Saarwellingen. Am Flaggentag erinnern die „Mayors for ­Peace“(Bürgermeister für Frieden) an ein Rechtsgutachten des Internationalen Gerichtshofes in Den Haag vom 8. Juli 1996: Man stellte fest, dass die Androhung bzw. der Einsatz von Atomwaffen generell gegen das Völkerrecht verstoßen. Außerdem bestehe eine völkerrechtliche Verpflichtung Verhandlungen zur nuklearen Abrüstung zu führen.

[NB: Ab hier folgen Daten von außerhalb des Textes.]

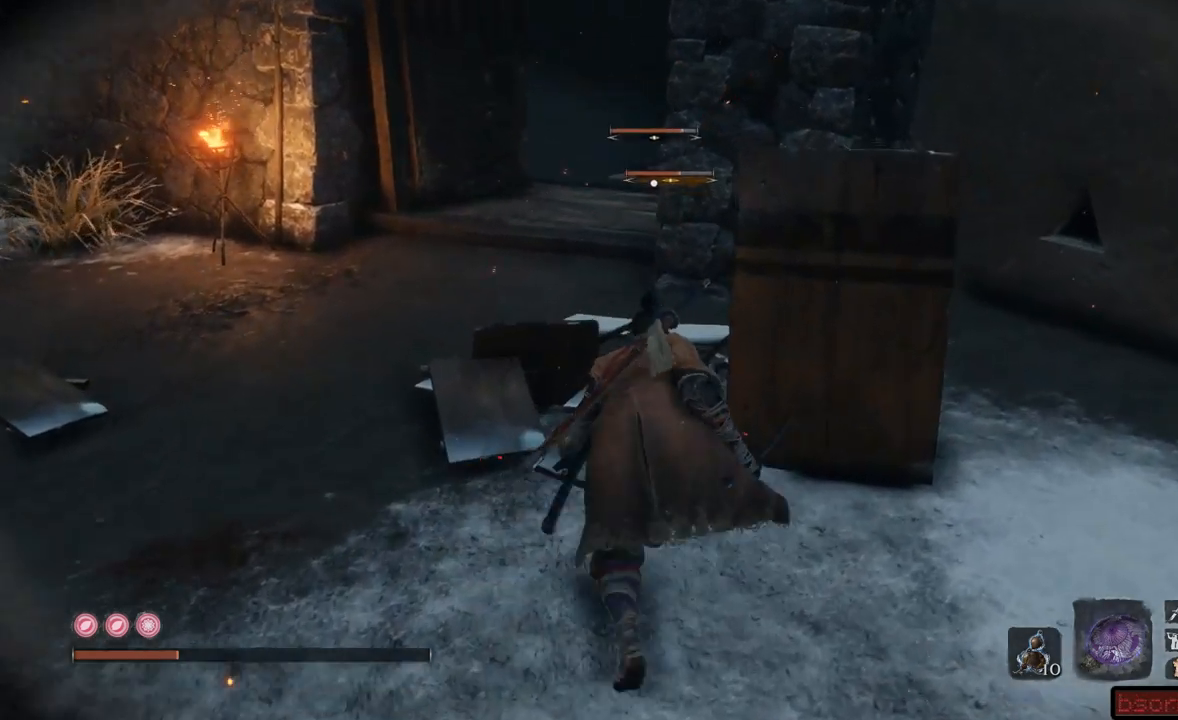
{"buttons": [], "left_stick": "up-left", "right_stick": "center", "events": []}
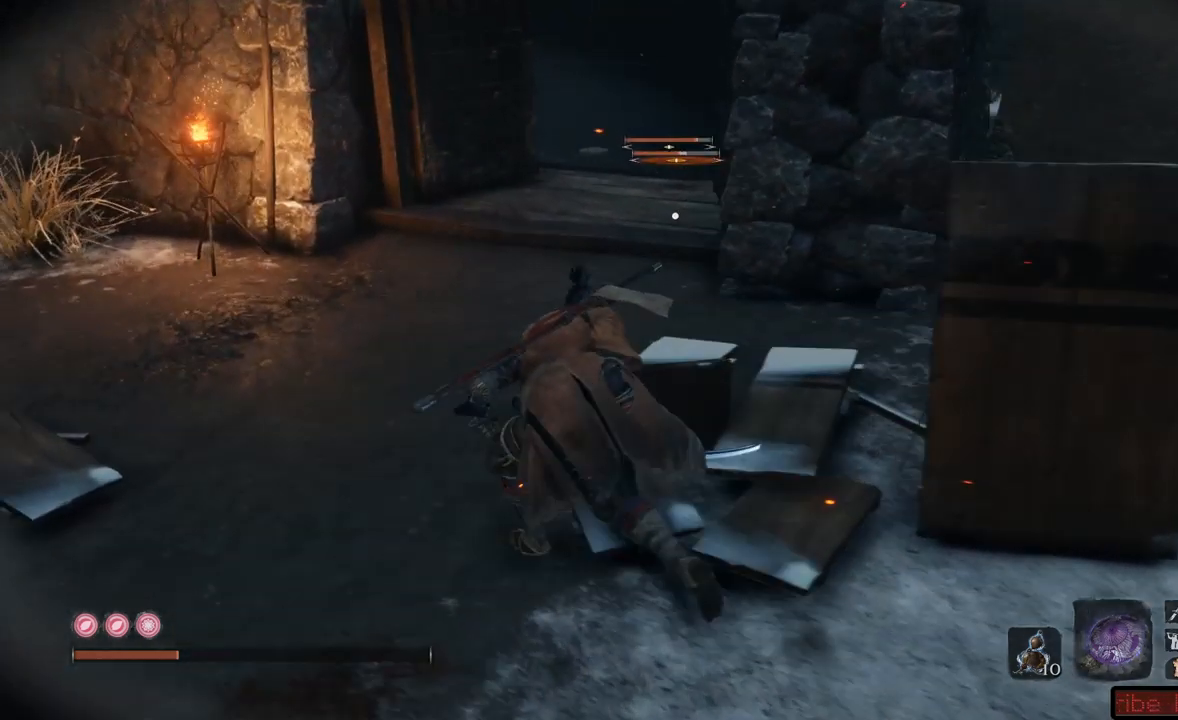
{"buttons": [], "left_stick": "up-right", "right_stick": "center", "events": [[50, "left_stick", "up"], [200, "left_stick", "up-right"]]}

Am 8. Juli setzen seitdem Bürgermeister vor ihren Rathäusern ein Zeichen für eine Welt ohne Atomwaffen. Bundesweit beteiligen sich zahlreiche Städte am Flaggentag. Mit dem Hissen der Flagge des weltweiten Bündnisses der Mayors for Peace appellieren die Bürgermeister an die Staaten der Welt, Atomwaffen endgültig abzuschaffen. Saarwellingen macht in diesem Jahr zum ersten Mal mit. Das FriedensNetz Saar und seine Kooperationspartner unterstützen die Aktion mit einem Infostand sowie Redebeiträgen von 17 bis 18 Uhr vor dem Rathaus, wenn die Friedensflagge hochgezogen wird. Alle Interessenten sind herzlich dazu eingeladen, mit dabei zu sein.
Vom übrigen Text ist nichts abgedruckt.